• _RECORDS SHOWN_:

++++++

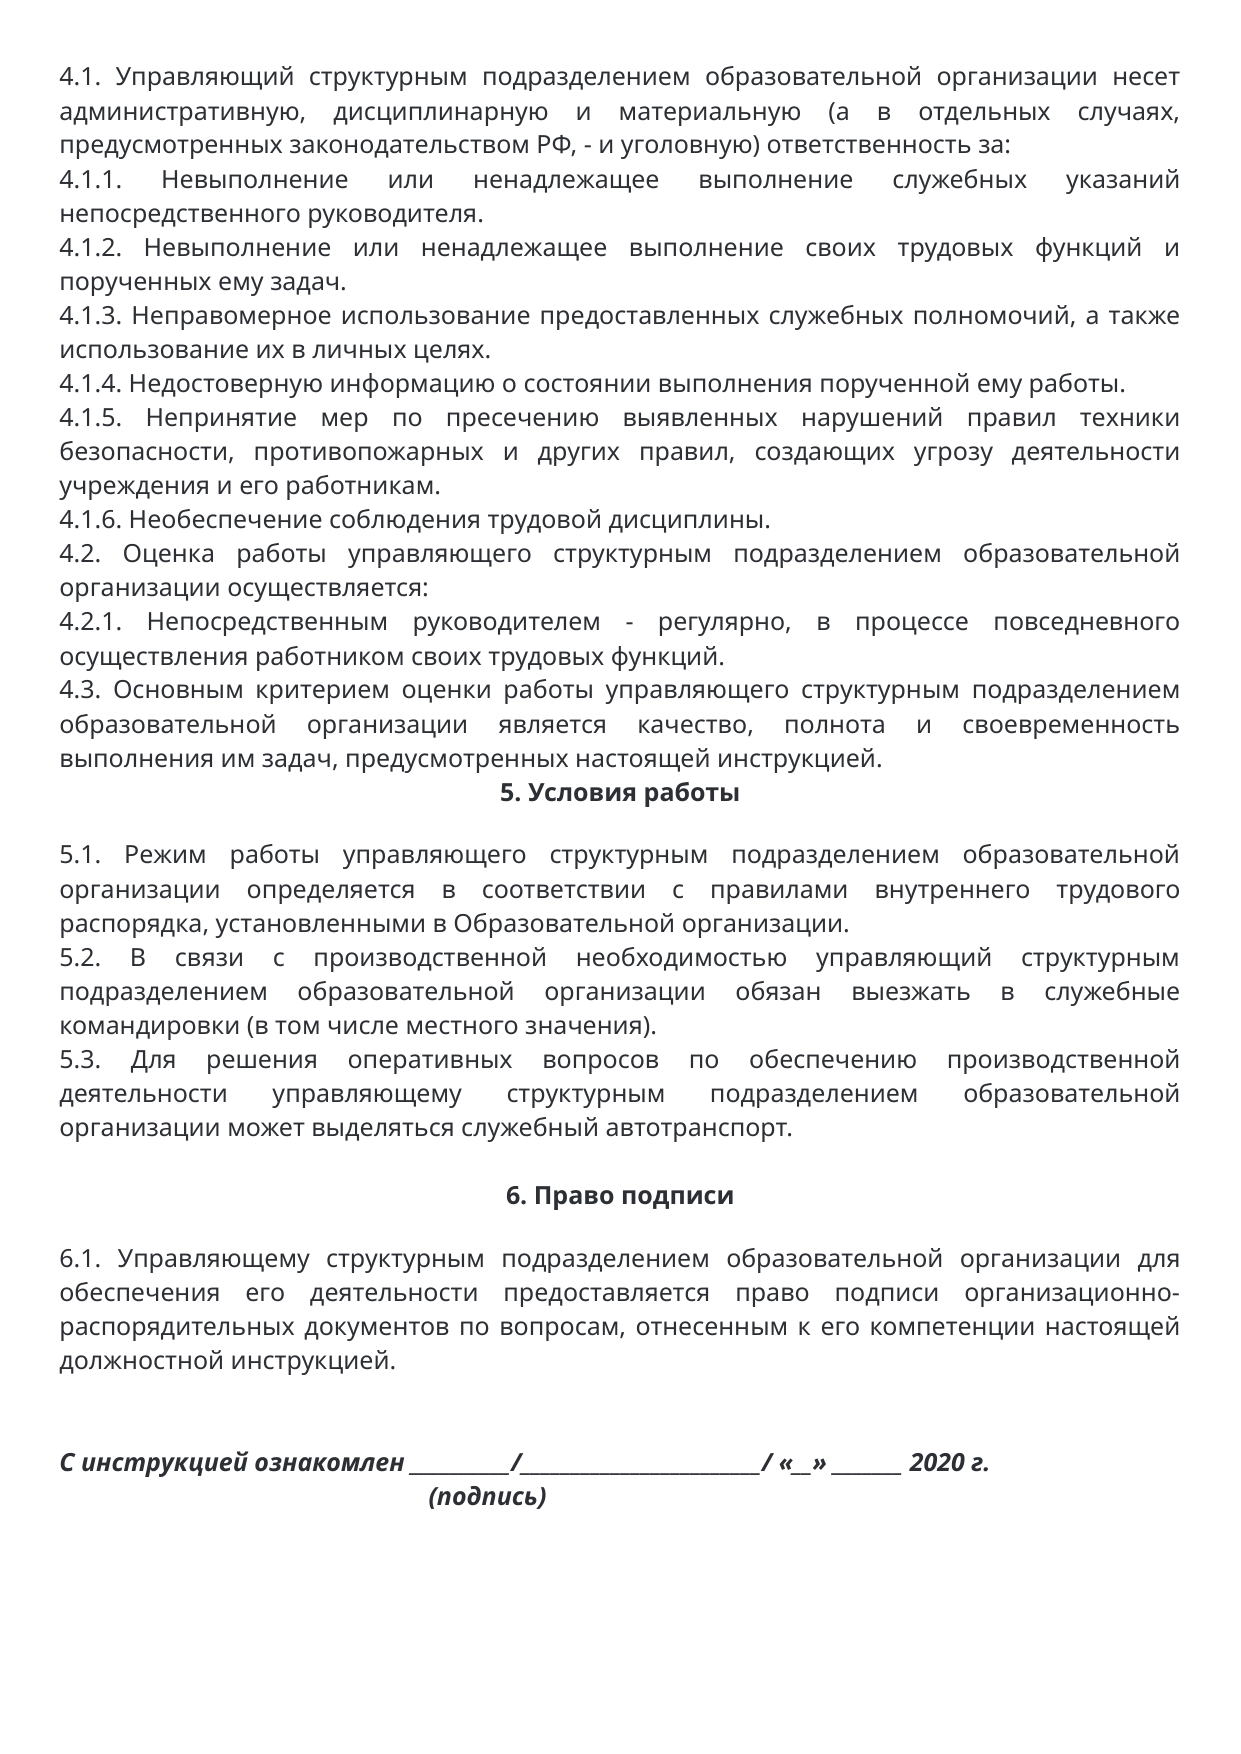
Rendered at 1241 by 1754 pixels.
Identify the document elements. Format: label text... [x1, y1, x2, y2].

++++++

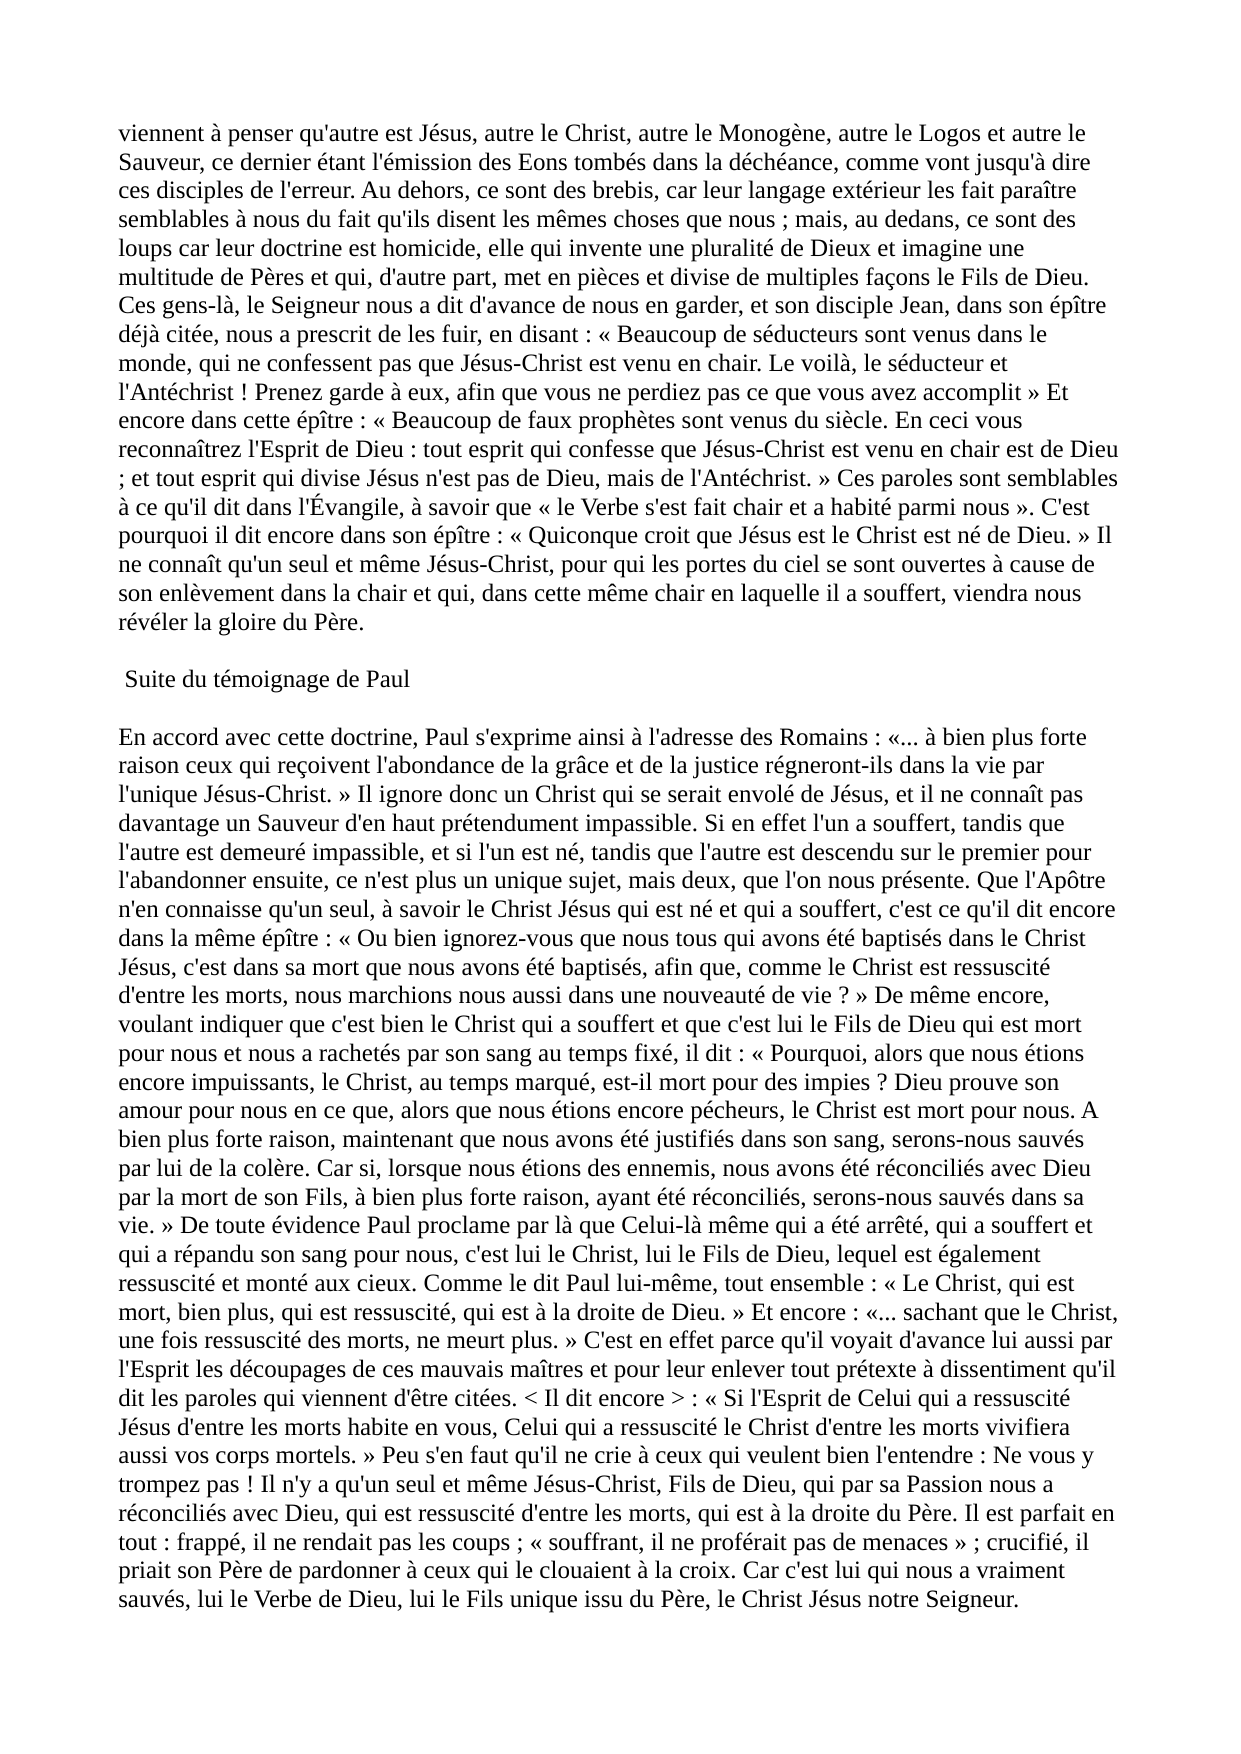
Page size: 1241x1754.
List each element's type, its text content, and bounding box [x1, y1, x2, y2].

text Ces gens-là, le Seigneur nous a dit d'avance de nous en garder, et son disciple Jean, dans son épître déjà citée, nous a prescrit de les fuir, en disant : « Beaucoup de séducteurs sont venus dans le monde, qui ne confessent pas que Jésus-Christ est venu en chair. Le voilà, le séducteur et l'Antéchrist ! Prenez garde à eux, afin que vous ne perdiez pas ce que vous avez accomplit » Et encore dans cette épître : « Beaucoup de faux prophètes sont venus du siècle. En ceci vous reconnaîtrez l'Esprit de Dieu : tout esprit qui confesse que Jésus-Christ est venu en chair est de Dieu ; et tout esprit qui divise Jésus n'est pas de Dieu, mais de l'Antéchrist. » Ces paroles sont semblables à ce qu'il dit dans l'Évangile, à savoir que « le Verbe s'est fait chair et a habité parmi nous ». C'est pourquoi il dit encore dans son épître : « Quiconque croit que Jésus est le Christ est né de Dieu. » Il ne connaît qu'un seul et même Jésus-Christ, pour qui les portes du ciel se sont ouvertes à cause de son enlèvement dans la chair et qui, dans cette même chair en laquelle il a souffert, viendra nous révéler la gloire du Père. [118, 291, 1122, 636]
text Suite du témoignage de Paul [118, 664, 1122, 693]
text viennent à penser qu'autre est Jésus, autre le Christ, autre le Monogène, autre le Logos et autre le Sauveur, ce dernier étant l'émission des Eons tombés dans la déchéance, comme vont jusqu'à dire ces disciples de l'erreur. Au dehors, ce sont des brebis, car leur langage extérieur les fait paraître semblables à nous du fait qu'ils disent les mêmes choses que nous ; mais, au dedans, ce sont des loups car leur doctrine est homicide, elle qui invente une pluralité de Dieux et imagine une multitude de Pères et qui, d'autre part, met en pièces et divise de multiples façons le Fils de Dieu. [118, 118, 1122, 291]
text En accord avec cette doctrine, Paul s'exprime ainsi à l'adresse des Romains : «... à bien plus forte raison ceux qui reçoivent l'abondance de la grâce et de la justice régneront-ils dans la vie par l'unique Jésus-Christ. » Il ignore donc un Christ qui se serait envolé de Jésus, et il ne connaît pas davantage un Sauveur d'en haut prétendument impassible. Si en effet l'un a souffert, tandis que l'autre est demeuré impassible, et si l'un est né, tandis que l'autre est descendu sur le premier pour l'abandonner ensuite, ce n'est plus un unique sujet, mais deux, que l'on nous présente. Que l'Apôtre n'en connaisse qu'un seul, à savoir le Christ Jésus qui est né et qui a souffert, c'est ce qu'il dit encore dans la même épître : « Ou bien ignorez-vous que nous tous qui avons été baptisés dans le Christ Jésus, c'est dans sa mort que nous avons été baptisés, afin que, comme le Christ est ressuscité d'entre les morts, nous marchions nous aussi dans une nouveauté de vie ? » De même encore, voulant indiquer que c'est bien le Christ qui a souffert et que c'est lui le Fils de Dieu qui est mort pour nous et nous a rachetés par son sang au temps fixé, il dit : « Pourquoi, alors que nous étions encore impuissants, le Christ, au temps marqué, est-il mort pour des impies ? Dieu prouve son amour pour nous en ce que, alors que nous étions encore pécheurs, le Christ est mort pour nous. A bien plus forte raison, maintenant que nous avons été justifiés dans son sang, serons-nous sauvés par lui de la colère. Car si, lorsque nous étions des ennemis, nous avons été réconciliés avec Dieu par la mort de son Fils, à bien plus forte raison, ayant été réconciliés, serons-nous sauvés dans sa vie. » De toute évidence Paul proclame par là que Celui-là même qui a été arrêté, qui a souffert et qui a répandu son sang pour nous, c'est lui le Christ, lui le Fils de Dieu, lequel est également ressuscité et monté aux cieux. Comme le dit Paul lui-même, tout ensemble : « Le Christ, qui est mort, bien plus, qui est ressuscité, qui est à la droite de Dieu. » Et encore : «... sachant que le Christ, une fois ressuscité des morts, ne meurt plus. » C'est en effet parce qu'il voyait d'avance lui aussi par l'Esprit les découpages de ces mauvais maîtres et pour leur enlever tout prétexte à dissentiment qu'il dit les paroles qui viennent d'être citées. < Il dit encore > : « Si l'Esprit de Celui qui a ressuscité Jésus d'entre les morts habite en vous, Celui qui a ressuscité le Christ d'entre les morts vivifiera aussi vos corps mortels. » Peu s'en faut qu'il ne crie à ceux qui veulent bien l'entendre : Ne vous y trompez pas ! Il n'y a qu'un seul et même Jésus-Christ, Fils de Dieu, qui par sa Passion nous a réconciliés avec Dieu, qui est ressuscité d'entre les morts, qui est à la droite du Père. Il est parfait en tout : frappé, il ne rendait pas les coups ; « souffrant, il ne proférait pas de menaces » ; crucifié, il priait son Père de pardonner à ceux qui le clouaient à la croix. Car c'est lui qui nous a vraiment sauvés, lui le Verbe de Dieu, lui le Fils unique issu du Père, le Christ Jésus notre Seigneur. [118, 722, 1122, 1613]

++++++

• _WORK TO BE COMPLETED_: How many lines in the two blocks of rows contain the string "label", with case counting? Give only the number.

• _TASK RESULT_: 1